After his internships and residencies, he joined the National Institute of Mental Health, where he eventually became the lead investigator on the first study of healthy aging. Previously, researchers had examined many of the diseases that afflict the elderly, as well as the elderly who were institutionalized, but had performed little research on normal aging.

That study reached the then-remarkable conclusion that most frailties of the elderly were caused by disease, socioeconomic adversity and even personality. Aging was a risk factor for many problems of the elderly, such as senility and Alzheimer’s disease, but not the cause. That conclusion led to a breakthrough in our thinking about aging, Butler said, and laid the groundwork for future studies about healthy aging.

The 10-year study resulted in the landmark book “Human Aging.” Its results were also the core of Butler’s book “Why Survive? Being Old in America,” which won the 1976 Pulitzer Prize for nonfiction.

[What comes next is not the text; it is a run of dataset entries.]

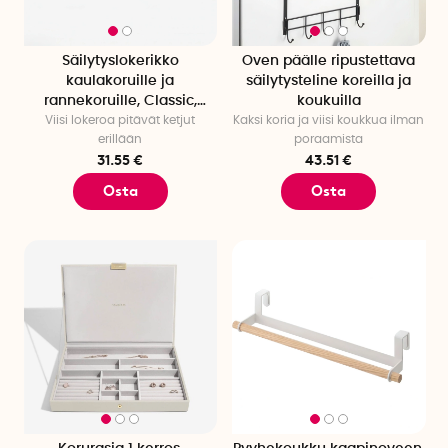
Säilytyslokerikko
Oven päälle ripustettava
kaulakoruille ja
säilytysteline koreilla ja
rannekoruille, Classic,
koukuilla
Viisi lokeroa pitävät ketjut
Stackers
Kaksi koria ja viisi koukkua ilman
erillään
poraamista
31.55 €
43.51 €
Osta
Osta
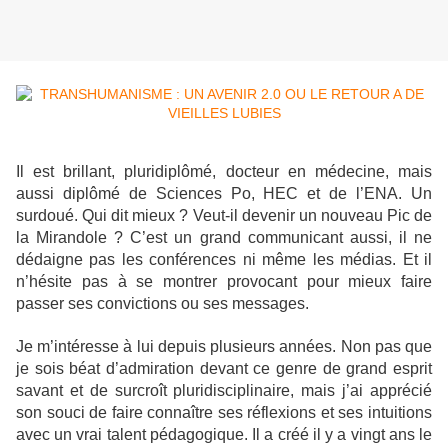
Il est brillant, pluridiplômé, docteur en médecine, mais
aussi diplômé de Sciences Po, HEC et de l’ENA. Un
surdoué. Qui dit mieux ? Veut-il devenir un nouveau Pic de
la Mirandole ? C’est un grand communicant aussi, il ne
dédaigne pas les conférences ni même les médias. Et il
n’hésite pas à se montrer provocant pour mieux faire
passer ses convictions ou ses messages.
Je m’intéresse à lui depuis plusieurs années. Non pas que
je sois béat d’admiration devant ce genre de grand esprit
savant et de surcroît pluridisciplinaire, mais j’ai apprécié
son souci de faire connaître ses réflexions et ses intuitions
avec un vrai talent pédagogique. Il a créé il y a vingt ans le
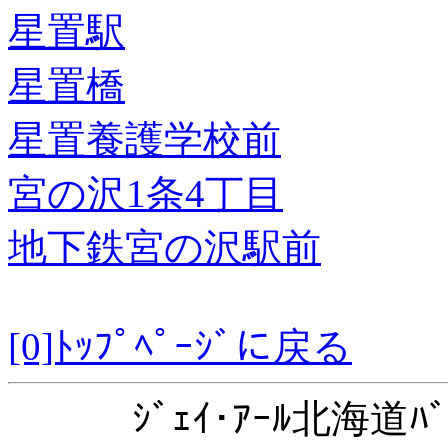
星置駅
星置橋
星置養護学校前
宮の沢1条4丁目
地下鉄宮の沢駅前
[0]ﾄｯﾌﾟﾍﾟｰｼﾞに戻る
ｼﾞｪｲ･ｱｰﾙ北海道ﾊﾞ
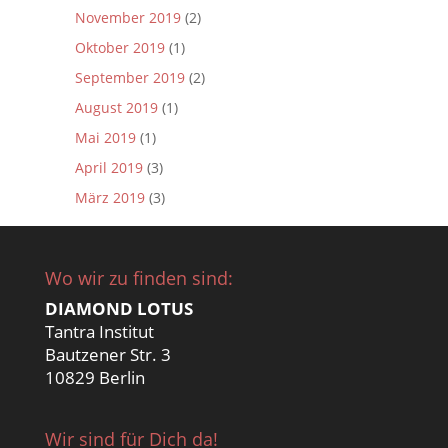
November 2019
(2)
Oktober 2019
(1)
September 2019
(2)
August 2019
(1)
Mai 2019
(1)
April 2019
(3)
März 2019
(3)
Wo wir zu finden sind:
DIAMOND LOTUS
Tantra Institut
Bautzener Str. 3
10829 Berlin
Wir sind für Dich da!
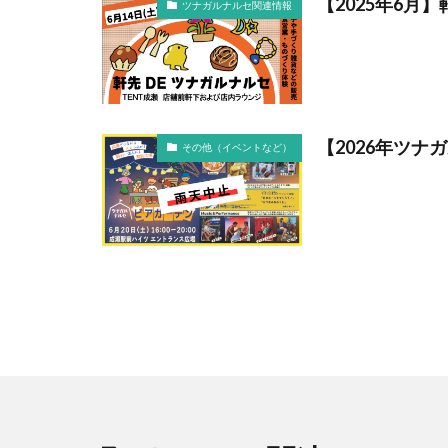
【2025年6月
ツナガルナルセ関連情報
【2026年ツ
その他（イベントなど）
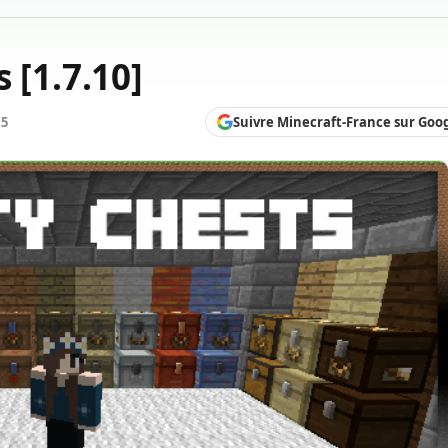
 [1.7.10]
Suivre Minecraft-France sur Goo
15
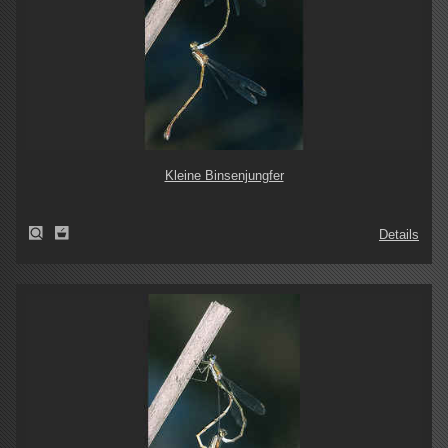
Kleine Binsenjungfer
Details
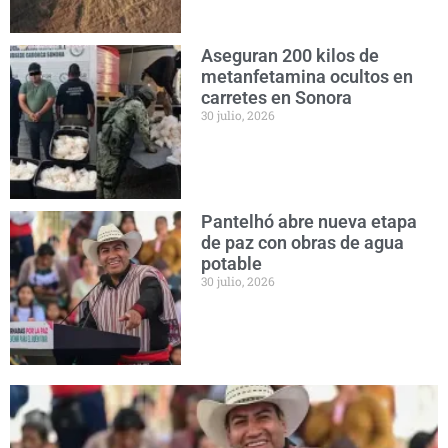
Aseguran 200 kilos de
metanfetamina ocultos en
carretes en Sonora
30 julio, 2026
Pantelhó abre nueva etapa
de paz con obras de agua
potable
30 julio, 2026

In 1968, Butler coined the term “ageism” to describe what he felt was bias against the elderly. He saw the need when many residents of his neighborhood complained vociferously about the purchase of property by outsiders to provide housing for the elderly. “There was no term to explain this prejudice, and so I decided, analogous to the terms sexism and racism, we could use a new useful term, which I called ageism,” he said.


He later led a task force that addressed the prejudice, producing the 2006 report “Ageism in America.”

In 1975, Butler became the founding director of the National Institute on Aging, part of the National Institutes of Health. He left the position in 1982 to establish and chair the department of geriatrics and adult development at the Mount Sinai Medical School, the first such department in the country.

In 1990, he established what is now the International Longevity Center-USA at Mount Sinai. It subsequently became an independent nonprofit organization dedicated to promoting healthy aging, with branches in 11 countries.

Robert Neil Butler was born Jan. 21, 1927, in New York. He received his bachelor’s degree in 1949 and his medical degree in 1953, both from Columbia University. He is the author of several other books and received numerous awards.

Butler had three daughters, Ann Christine, Carole Melissa and Cynthia Lee, with his first wife, the former Diane McLaughlin. He married his second wife, Myrna I. Lewis, in 1975, and they had one daughter, Alexandra Nicole. Myrna died of cancer in 2000.